Paso Robles winemaker accepts plea deal for shooting ‘threatening’ neighbor’s golf cart
On the day he was scheduled to begin trial, well-known Paso Robles winemaker Tobin James Shumrick accepted a plea agreement for misdemeanor vandalism related to his long-running dispute with a threatening neighbor.
On Tuesday afternoon, Shumrick, 62, accepted a last-minute offer from the San Luis Obispo County District Attorney’s Office prior to jury selection, pleading no contest to vandalism of less than $400.
Two misdemeanor charges of shooting at an occupied motor vehicle and hit-and-run causing property damage were dismissed.

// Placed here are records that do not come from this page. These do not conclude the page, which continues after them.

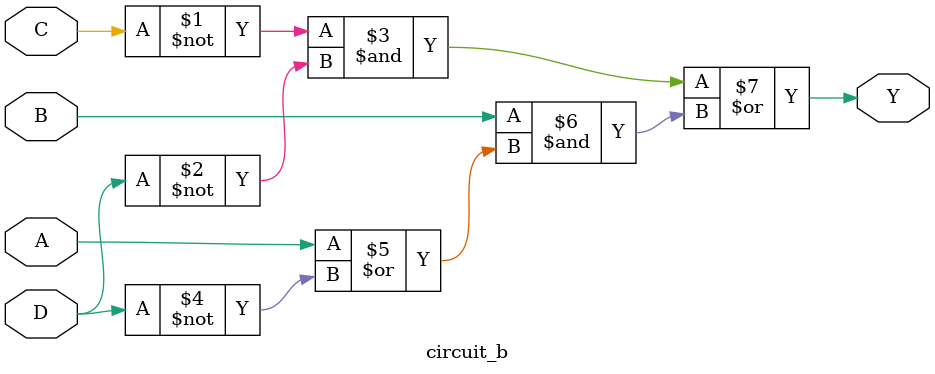
<source format=v>
module circuit_b(
    input A, B, C, D,
    output Y
);

    assign Y = (~C & ~D) | B & (A | ~D);

endmodule

</source>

Though prosecutors originally charged Shumrick with two felonies and a misdemeanor, a San Luis Obispo Superior Court judge reduced each charge to misdemeanors after hearing testimony from San Luis Obispo County Sheriff’s Office deputies and the alleged victim at a hearing in June.
Under the plea agreement, Shumrick — who owns Tobin James Winery on Union Road in Paso Robles — was given credit for one day served in San Luis Obispo County Jail, will serve no probation and will be required to pay $96 in restitution to neighbor Gabriel Canaday for damage to a truck.

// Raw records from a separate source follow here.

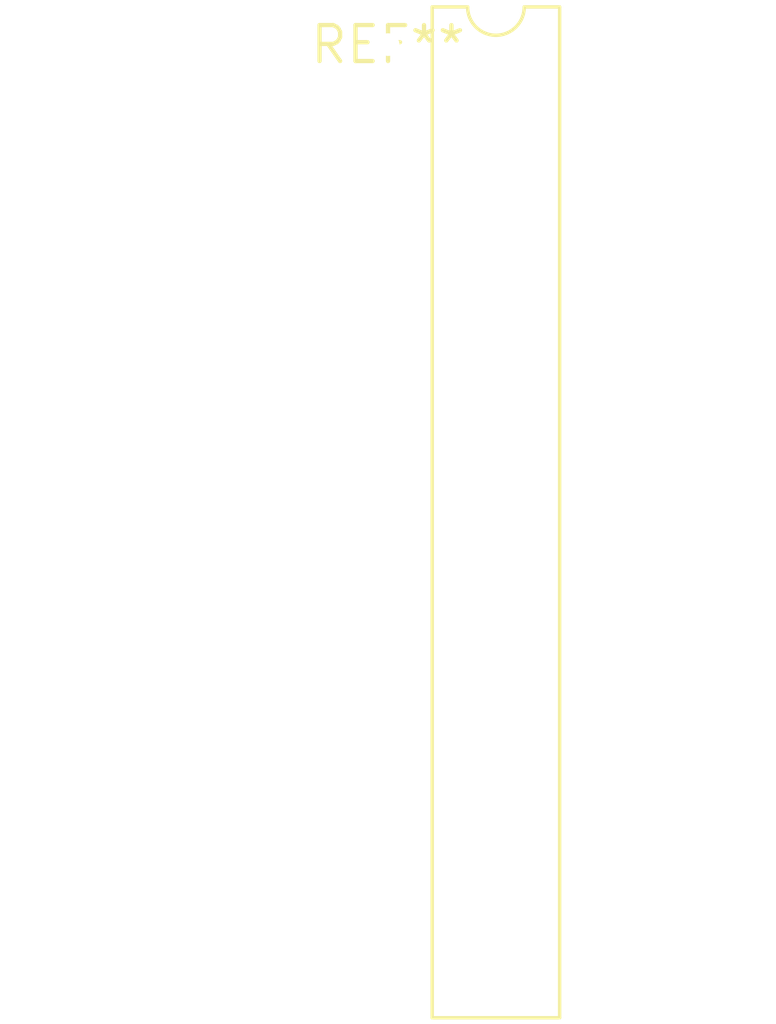
<source format=kicad_pcb>
(kicad_pcb (version 20240108) (generator pcbnew)

  (general
    (thickness 1.6)
  )

  (paper "A4")
  (layers
    (0 "F.Cu" signal)
    (31 "B.Cu" signal)
    (32 "B.Adhes" user "B.Adhesive")
    (33 "F.Adhes" user "F.Adhesive")
    (34 "B.Paste" user)
    (35 "F.Paste" user)
    (36 "B.SilkS" user "B.Silkscreen")
    (37 "F.SilkS" user "F.Silkscreen")
    (38 "B.Mask" user)
    (39 "F.Mask" user)
    (40 "Dwgs.User" user "User.Drawings")
    (41 "Cmts.User" user "User.Comments")
    (42 "Eco1.User" user "User.Eco1")
    (43 "Eco2.User" user "User.Eco2")
    (44 "Edge.Cuts" user)
    (45 "Margin" user)
    (46 "B.CrtYd" user "B.Courtyard")
    (47 "F.CrtYd" user "F.Courtyard")
    (48 "B.Fab" user)
    (49 "F.Fab" user)
    (50 "User.1" user)
    (51 "User.2" user)
    (52 "User.3" user)
    (53 "User.4" user)
    (54 "User.5" user)
    (55 "User.6" user)
    (56 "User.7" user)
    (57 "User.8" user)
    (58 "User.9" user)
  )

  (setup
    (pad_to_mask_clearance 0)
    (pcbplotparams
      (layerselection 0x00010fc_ffffffff)
      (plot_on_all_layers_selection 0x0000000_00000000)
      (disableapertmacros false)
      (usegerberextensions false)
      (usegerberattributes false)
      (usegerberadvancedattributes false)
      (creategerberjobfile false)
      (dashed_line_dash_ratio 12.000000)
      (dashed_line_gap_ratio 3.000000)
      (svgprecision 4)
      (plotframeref false)
      (viasonmask false)
      (mode 1)
      (useauxorigin false)
      (hpglpennumber 1)
      (hpglpenspeed 20)
      (hpglpendiameter 15.000000)
      (dxfpolygonmode false)
      (dxfimperialunits false)
      (dxfusepcbnewfont false)
      (psnegative false)
      (psa4output false)
      (plotreference false)
      (plotvalue false)
      (plotinvisibletext false)
      (sketchpadsonfab false)
      (subtractmaskfromsilk false)
      (outputformat 1)
      (mirror false)
      (drillshape 1)
      (scaleselection 1)
      (outputdirectory "")
    )
  )

  (net 0 "")

  (footprint "DIP-28_W7.62mm_LongPads" (layer "F.Cu") (at 0 0))

)

</source>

The trial was expected to last a week, according to court records.
Paso Robles winemaker filed restraining orders against victim
Prosecutors filed the case against Shumrick after two separate incidents on Oct. 2 and 3, 2019, in which he fired a single shotgun slug at Canaday’s golf cart as Canaday was allegedly harassing employees in the Tobin James Winery parking lot, according to testimony. The slug hit a back tire and Canaday drove the cart back to his property.
Shumrick was later involved in a fender-bender with Canaday’s parked truck on Canaday’s property the next day.
No one was hurt in either incident.
Court records show that Canaday has a long history of violating restraining orders and failing to appear in court. A Sheriff’s Office spokesman previously said that Canaday had been arrested 18 times between April 2019 and February 2020; 16 of those arrests were for outstanding warrants.
Patrick Fisher, Shumrick’s attorney, said Tuesday afternoon that Shumrick and his employees had been terrorized in the six months leading up to the incident, placing more than 30 calls for service to the Sheriff’s Office and sending several emails to the District Attorney’s Office seeking protection.
“They made numerous reports of Mr. Canaday’s threatening behavior, which included trespassing onto the property almost daily, trying to break into the winery, targeting female employees with intimidation, trying to break into a patron’s RV, and accusing the winery of holding captive and torturing Mr. Canaday’s ex-wife and children in the winery,” Fisher wrote in an email.
At the time of the shooting, Canaday was prohibited from being on the property by a restraining order.
“He has driven recklessly through the workplace and used his own vehicle to trap employees in the parking lot of the workplace,” the restraining order request says. “(Canaday) has expressed that he hears voices of his wife and children on the property, and apparently believes the property is being used as staging ground in a conspiracy against him.”
During Canaday’s testimony in June, Fisher confronted him with with evidence of the behavior, though Canaday described that as “just a misunderstanding.”
“I really didn’t have a lot to go off of on that,” Canaday testified. “I went over there and was assured that wasn’t the case.”
“Mr. Shumrick has always maintained that ... he was left no option but to defend himself and the safety of his employees when he fired one shotgun round at the tire of Mr. Canaday’s golf cart as he barreled toward Mr. Shumrick and his employees,” Fisher said Tuesday. “In offering to dismiss the charge for firing his shotgun, as well as the hit-and-run charge, it is clear that the District Attorney’s Office was ultimately able to see things Mr. Shumrick’s way.”